Of course, the inverse of privacy would be transparency: some things must be private, and some things must be public. Transparency helps with accountability, deliberation, and benchmarking. In the same way in accounting we want financial transparency, the same is true for our utilization of our technology. On one side of things, it is important that the AI does its best to deliver easy-to-digest numbers for users to interpret. Scores are an excellent way to rank options, hence concepts like the nugget score are powerful tools used to sum up complex analyses into overall results to act upon. There is another side of things where the specific use of the program should be documented. This would be in line with having a performance overview, simply from the viewpoint of how one utilizes the AI handed to them. Making executive decisions to either accept or go against an AI’s recommendation ought to be well understood and known. It helps companies stay accountable for the use of their technologies, as well as giving the creators of the software be able to go back and see if tweaks can be made to the AI. This therefore shows us how we can benchmark our AI, seeing if the AI makes consistent errors in one area, or delivers correct and strong results. All of this is possible with transparent reporting structures.

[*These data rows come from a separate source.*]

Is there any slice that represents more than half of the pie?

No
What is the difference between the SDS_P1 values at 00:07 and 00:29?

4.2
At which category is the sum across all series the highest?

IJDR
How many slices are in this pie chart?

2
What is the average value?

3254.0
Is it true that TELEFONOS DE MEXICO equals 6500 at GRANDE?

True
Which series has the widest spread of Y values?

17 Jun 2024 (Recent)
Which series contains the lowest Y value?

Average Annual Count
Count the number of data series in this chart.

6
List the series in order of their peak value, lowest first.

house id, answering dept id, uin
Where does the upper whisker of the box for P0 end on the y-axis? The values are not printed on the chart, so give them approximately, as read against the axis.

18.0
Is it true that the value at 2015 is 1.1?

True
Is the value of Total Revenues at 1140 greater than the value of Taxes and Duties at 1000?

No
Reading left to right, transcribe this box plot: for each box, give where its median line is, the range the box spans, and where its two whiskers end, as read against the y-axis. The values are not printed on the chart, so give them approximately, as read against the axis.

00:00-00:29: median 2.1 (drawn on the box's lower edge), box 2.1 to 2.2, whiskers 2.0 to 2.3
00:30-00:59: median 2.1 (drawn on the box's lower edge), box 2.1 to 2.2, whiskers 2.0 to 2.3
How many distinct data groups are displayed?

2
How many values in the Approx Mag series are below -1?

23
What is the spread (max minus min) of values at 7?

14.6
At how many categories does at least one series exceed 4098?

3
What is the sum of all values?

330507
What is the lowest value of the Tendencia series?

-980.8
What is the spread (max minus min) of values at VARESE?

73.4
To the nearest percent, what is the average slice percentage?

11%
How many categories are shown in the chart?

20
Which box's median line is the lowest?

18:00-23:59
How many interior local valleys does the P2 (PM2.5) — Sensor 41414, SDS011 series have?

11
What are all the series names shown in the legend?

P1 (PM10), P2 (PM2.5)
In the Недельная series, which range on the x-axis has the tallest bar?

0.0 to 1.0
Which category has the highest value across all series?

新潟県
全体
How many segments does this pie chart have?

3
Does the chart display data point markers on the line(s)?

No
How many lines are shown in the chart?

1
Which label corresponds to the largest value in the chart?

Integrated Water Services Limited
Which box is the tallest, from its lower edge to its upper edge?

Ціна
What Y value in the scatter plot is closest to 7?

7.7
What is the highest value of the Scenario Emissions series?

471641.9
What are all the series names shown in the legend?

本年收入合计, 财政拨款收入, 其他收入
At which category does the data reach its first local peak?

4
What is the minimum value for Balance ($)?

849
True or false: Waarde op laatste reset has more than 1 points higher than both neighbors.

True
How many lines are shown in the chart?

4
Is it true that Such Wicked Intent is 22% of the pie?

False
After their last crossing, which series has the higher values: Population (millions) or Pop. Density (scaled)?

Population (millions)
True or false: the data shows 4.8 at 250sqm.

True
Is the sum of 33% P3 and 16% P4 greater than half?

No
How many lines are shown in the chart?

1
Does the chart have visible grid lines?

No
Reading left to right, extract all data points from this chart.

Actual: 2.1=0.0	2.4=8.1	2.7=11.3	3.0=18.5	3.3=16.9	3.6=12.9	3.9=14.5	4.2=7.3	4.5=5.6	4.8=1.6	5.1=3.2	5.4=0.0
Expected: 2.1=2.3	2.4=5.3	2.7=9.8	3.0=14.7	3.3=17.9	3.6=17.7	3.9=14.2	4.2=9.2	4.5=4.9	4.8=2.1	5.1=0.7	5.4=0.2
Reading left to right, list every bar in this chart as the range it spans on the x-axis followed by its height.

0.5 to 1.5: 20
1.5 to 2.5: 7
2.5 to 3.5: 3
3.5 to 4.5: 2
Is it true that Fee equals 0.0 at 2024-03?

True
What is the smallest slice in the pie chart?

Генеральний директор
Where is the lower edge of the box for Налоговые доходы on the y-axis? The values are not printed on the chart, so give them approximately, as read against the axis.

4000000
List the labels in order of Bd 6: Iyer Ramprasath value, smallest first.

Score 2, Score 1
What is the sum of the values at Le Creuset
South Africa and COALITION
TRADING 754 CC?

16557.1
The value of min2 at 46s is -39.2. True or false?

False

To that end, the transparency of an AI’s reasoning is another aspect to this consideration. Again, consider the nugget score. Such a score is not only given to you, but additionally, the rationale is provided, showing you benchmarks and statistical breakdowns of how every candidate did on the challenges they’ve completed. The overall idea is this: the more AI can communicate to its user, the better. As AI gets more complex, it must have a means to report its findings to users in an easy to digest way.

Proper Data Infrastructure

The last topic here is thankfully a relatively simple idea: ensure data is collected, parsed, and processed correctly. The scientific process is relatively good at this; valid empirical findings organized correctly makes for potent and useful results, this concept is as basic as science gets. AI simply demands proper labelling of whatever the given taxonomy is for proper execution of its processes. The idea is obvious, but nevertheless extremely important. Say an AI dedicated to diagnosing ailments in patients had incorrect information fed into its database (e.g. incorrect symptoms for certain diseases, the inability to parse colours correctly, etc.) the findings generated by that AI would be potentially catastrophic, recommending the wrong treatment and placing confusion among those who need to read and interpret these results. That is why strict adherence to all the fortunes afforded by data science will reduce potentiality for error. What follows is not only proper labelling, but also the need for substantial and robust population sets. No algorithm is biased by virtue of its constructed makeup unless it was deliberately coded to be such a way. Yet, we find AI systems being biased anyhow. The reason is simple: the bias lies in the data set fed into the training phase. If sampling bias is inherent in your training set, the results will therefore be biased in equal part.